| The problem |
Please take the lines from the one holding "thumb cmc: (259, 685)" through the one holding "thumb ip: (324, 398)" in the data below and copy them exactly.

Human keypoint data
______

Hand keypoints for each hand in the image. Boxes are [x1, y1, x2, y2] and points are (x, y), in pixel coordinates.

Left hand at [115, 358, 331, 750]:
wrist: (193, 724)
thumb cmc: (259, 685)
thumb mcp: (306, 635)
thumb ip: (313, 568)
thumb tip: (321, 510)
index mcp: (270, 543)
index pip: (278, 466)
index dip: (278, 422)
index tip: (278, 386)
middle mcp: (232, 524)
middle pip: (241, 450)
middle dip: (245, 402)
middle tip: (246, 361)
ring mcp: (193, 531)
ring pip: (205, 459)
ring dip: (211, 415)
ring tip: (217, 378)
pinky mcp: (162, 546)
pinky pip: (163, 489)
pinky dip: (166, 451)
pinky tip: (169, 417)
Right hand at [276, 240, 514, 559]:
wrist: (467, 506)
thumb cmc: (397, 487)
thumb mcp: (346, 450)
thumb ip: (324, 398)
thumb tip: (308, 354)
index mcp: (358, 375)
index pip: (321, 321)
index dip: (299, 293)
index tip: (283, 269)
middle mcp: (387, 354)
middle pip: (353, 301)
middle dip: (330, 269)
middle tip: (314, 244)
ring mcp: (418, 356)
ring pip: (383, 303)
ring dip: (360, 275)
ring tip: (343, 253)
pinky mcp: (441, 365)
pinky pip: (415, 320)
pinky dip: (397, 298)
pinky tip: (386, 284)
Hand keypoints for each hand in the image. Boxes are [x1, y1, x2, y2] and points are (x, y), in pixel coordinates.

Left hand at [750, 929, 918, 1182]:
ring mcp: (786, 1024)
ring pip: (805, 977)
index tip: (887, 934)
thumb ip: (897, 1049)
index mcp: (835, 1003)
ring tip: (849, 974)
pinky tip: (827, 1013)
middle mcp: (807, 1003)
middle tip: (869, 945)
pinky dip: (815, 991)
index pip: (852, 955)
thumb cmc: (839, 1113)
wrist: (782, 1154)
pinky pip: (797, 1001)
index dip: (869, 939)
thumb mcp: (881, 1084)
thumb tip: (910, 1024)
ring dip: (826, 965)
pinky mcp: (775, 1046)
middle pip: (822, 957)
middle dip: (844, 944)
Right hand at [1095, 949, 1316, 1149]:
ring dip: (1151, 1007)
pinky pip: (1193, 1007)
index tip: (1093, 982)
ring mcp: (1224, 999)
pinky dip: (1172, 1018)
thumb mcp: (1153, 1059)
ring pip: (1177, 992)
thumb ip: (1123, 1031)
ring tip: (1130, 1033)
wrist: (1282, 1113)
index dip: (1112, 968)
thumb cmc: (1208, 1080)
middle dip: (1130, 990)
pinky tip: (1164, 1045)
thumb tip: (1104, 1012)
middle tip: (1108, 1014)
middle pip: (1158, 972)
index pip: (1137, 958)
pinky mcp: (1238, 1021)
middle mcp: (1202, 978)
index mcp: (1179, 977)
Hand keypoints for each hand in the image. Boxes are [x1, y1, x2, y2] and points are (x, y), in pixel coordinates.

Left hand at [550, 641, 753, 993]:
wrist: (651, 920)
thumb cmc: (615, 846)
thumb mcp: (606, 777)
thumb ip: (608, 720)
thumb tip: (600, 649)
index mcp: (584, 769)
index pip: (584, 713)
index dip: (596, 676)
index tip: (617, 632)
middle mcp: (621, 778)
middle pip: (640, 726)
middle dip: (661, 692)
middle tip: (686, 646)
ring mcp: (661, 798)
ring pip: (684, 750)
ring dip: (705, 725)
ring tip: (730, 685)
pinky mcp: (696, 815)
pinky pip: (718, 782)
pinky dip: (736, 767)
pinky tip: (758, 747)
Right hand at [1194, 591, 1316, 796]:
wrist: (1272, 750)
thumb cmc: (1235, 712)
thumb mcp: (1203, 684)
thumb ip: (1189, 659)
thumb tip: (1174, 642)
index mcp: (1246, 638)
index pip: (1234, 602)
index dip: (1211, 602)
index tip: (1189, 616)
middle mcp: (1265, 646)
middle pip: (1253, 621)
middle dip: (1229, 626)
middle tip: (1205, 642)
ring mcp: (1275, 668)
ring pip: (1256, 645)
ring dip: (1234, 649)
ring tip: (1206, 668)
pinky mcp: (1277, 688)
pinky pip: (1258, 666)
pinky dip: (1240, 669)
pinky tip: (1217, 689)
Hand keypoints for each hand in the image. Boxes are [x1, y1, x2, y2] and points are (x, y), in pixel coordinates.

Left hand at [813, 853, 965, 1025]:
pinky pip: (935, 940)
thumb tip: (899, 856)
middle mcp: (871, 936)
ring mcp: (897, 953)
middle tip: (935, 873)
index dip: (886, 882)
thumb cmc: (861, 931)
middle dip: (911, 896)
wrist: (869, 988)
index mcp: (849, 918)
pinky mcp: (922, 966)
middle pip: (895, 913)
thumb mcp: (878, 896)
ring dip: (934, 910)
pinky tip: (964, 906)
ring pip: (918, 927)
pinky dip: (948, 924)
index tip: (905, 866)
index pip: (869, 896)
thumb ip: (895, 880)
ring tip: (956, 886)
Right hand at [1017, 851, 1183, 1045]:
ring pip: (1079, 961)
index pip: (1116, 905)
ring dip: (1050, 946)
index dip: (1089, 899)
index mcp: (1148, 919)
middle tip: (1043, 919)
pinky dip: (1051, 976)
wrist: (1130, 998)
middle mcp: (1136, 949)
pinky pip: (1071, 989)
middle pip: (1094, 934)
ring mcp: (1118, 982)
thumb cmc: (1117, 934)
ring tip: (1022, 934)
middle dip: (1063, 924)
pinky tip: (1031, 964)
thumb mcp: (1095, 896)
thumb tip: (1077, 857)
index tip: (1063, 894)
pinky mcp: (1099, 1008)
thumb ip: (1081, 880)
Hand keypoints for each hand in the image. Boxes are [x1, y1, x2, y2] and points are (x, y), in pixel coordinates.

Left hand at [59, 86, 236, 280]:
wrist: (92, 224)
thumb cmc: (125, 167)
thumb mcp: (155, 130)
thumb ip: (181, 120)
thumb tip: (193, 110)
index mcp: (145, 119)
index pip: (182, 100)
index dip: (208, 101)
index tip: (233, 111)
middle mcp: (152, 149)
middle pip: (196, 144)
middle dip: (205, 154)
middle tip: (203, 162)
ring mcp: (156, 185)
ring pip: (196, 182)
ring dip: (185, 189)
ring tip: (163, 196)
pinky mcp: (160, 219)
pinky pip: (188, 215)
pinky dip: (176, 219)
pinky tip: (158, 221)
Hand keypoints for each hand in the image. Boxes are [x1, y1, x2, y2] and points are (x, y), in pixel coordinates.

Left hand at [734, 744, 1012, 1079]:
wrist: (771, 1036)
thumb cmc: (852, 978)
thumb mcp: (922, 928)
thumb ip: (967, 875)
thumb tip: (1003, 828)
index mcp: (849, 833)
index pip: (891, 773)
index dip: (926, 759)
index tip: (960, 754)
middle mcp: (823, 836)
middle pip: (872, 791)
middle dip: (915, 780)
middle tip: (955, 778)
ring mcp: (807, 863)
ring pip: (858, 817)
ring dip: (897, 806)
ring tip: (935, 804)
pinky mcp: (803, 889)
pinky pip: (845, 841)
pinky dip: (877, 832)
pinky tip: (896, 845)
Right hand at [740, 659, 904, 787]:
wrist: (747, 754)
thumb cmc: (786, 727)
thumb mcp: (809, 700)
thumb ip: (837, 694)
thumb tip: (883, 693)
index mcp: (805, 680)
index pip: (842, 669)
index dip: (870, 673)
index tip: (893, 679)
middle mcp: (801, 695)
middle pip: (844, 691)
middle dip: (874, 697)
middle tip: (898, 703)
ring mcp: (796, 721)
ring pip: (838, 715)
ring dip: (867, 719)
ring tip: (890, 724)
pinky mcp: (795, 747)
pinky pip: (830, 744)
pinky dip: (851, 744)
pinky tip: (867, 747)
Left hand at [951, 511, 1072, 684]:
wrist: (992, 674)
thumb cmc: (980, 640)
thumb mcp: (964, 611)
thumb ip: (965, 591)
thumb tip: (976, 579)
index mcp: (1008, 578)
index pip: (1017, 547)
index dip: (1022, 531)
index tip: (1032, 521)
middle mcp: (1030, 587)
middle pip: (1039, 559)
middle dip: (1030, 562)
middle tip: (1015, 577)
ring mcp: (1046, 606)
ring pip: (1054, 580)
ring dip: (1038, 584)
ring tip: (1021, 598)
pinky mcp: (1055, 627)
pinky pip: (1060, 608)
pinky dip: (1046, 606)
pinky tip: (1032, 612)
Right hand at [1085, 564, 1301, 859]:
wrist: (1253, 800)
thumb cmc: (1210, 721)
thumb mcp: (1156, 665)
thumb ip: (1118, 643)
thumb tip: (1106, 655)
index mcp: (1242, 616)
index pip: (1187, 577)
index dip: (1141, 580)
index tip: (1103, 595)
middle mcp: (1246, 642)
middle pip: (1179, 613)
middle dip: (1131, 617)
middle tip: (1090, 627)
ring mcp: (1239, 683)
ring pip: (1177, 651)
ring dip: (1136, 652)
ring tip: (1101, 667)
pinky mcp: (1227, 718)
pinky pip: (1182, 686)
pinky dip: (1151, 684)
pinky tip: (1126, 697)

______

| Your solution |
thumb cmc: (259, 685)
thumb mcp: (306, 635)
thumb ip: (313, 568)
thumb tip: (321, 510)
index mcp: (270, 543)
index pip: (278, 466)
index dip: (278, 422)
index tip: (278, 386)
middle mcp: (232, 524)
middle pip: (241, 450)
middle dip: (245, 402)
middle tip: (246, 361)
ring mcp: (193, 531)
ring pip: (205, 459)
ring dip: (211, 415)
ring tip: (217, 378)
pinky mcp: (162, 546)
pinky pip: (163, 489)
pinky dip: (166, 451)
pinky tip: (169, 417)
Right hand at [276, 240, 514, 559]:
wrist: (467, 506)
thumb cmc: (397, 487)
thumb mcp: (346, 450)
thumb ip: (324, 398)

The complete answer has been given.